Oregon, and the Portland region, need to fully realize that being business friendly does not mean that you going to recruit nuclear-powered shower cap manufacturers and strip-mining companies to set-up shop on Tom McCall Waterfront Park. But certainly, there can be a better balance than the anti-business, anti-growth attitude that was prevalent when I was here.

While entrepreneurship is part of Oregon’s culture, Oregon’s leaders need to understand that while the “mom and pop” sole proprietor is an important part of our culture and economy – the real economic benefit comes from those entrepreneurial efforts that focus on innovation and that are likely to grow beyond the mom-and-pop-start-up phase. These higher growth entrepreneurs are the ones that create good jobs at good wages for substantial numbers of people. The lone proprietor working out of their home is a good thing, but certainly the economic ripple effects are much more modest.
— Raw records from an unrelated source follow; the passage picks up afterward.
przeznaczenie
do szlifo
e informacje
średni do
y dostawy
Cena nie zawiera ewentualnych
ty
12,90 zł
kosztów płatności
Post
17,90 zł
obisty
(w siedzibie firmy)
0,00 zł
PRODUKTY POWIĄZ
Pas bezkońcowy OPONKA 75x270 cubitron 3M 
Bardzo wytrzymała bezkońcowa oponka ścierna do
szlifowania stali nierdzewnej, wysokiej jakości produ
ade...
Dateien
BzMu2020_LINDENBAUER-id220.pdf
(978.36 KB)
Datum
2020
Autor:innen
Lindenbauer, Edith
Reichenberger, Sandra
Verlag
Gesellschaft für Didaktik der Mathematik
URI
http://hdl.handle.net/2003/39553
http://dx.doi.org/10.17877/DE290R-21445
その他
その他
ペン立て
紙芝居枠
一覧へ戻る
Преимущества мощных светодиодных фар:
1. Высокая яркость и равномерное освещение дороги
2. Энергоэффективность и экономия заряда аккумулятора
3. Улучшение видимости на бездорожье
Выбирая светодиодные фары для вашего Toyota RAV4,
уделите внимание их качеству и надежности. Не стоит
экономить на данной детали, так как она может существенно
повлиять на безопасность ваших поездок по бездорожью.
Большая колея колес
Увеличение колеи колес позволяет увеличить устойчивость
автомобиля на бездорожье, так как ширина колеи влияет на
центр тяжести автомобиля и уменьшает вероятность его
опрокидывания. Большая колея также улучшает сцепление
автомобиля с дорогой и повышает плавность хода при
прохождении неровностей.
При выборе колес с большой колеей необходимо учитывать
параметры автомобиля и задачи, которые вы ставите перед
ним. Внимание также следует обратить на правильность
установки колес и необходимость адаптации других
There also must be a realization that a growing population is part and parcel of a growing, dynamic economy – just as it is at the National level. Cities and nations with stagnant populations also have stagnate economies. So this region needs to find a way to balance the important quality of life issues with issues such as land use planning and housing affordability.

In President Bush’s Department of Commerce, we are focused on the following equation:

Entrepreneurship drives innovation…

Innovation drives productivity…and

Productivity drives higher wages and higher standards of living.

And a higher standard of living for more of our citizens is a goal that we all share, because having a good job is the first and most important step in creating healthy and sustainable communities.

I wish Oregon and Portland every success in achieving this goal – a goal that I have more than a passing interest.

I applaud your efforts to build a better economic future for Oregon, and it has been my pleasure to be here on behalf of President Bush. I thank you for your invitation to be here today. I look forward to our discussion to follow.